Because an isolated reading of Luke makes it appear that Joseph, Mary, and Jesus were only very short-term residents of Bethlehem, some have argued that maybe our nativity scenes aren’t too far off after all—that the wise men must have shown up when Jesus was still a newborn. But this can’t be the case. When Joseph and Mary bring Jesus to the temple, they offer the sacrifice for Mary’s purification prescribed for the poor—“a pair of turtledoves, or two young pigeons” (2:24; cf. leviticus 12:8). For those who could afford to do so, the law commanded a lamb to be sacrificed, but Mary and Joseph could opt only for the birds. This means that when Jesus was forty days old—the number of days required for Mary’s purification (see leviticus 12:2–4)—the magi had not yet come. We know this because if these men had arrived, bearing gifts of gold, frankincense, and myrrh, Mary and Joseph would have no longer qualified to give the offering of the poor. They would have had the money to purchase and sacrifice a lamb.
Luke doesn’t mention Herod’s massacre of babies or the holy family’s sojourn in Egypt. His narrative simply jumps from the temple scene where Jesus is dedicated and words of prophecy are spoken over him to the family’s return to Nazareth. The Messiah was to be a Nazarene, according to prophecy.

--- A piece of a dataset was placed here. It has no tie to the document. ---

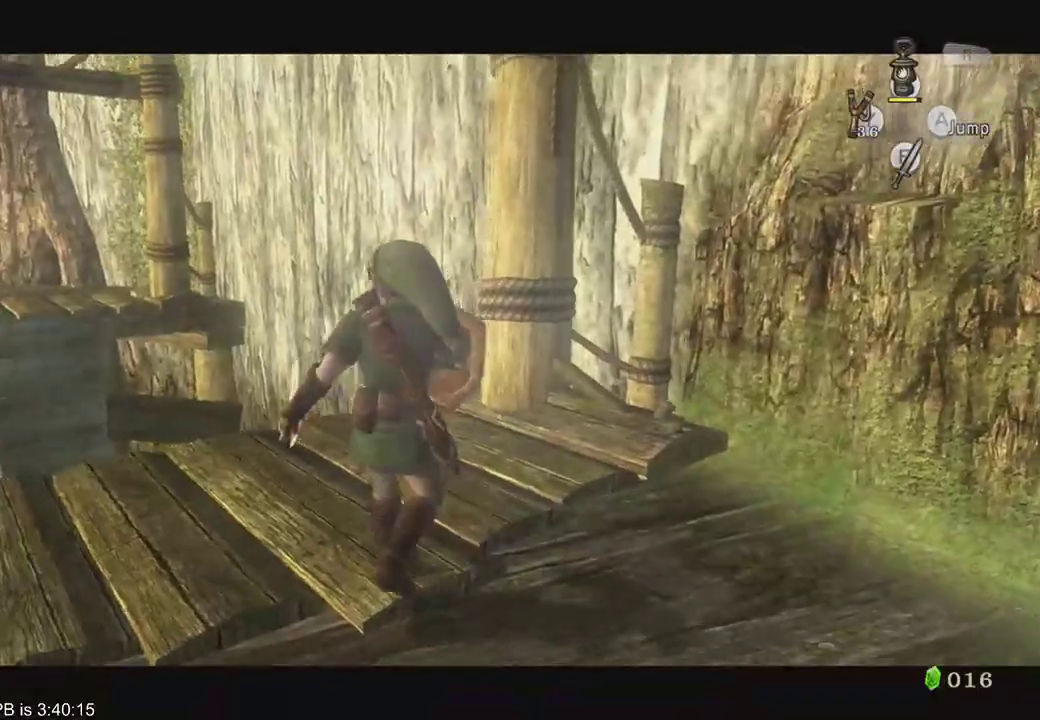
{"dt_ms": 500, "buttons": ["L2"], "left_stick": "center", "right_stick": "center", "events": [[133, "left_stick", "up"], [400, "left_stick", "center"]]}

Neither Matthew nor Luke wrote with the intention of capturing every consequential detail of Jesus’ life. While the gospel writers are selective in the material they present, they do not distort the basic facts. Both gospel writers are correct: The family returned to Galilee after fulfilling all the requirements of the law (Luke) but also after a time in Egypt to escape Herod’s sword (Matthew).
Our Father’s timing is always perfect, and so are His plans. Though it appears Mary and Joseph headed to Bethlehem with thoughts of making a new life there, God knew their sojourn would be short-lived—at least in Judea. So to prepare the young family for an extended trip to Egypt, he sent wise men from the east with gifts—valuable gifts that would become their means of support for the journey. And when God called them home to Israel, he brought the family back to Nazareth—to friends, family, and neighbors they had given up years earlier.
God’s Word is a reliable guide, even when some of the details seem difficult to put together. And the Spirit brings it all together in our hearts…the main thing…Jesus came just as was promised, and we will never be the same.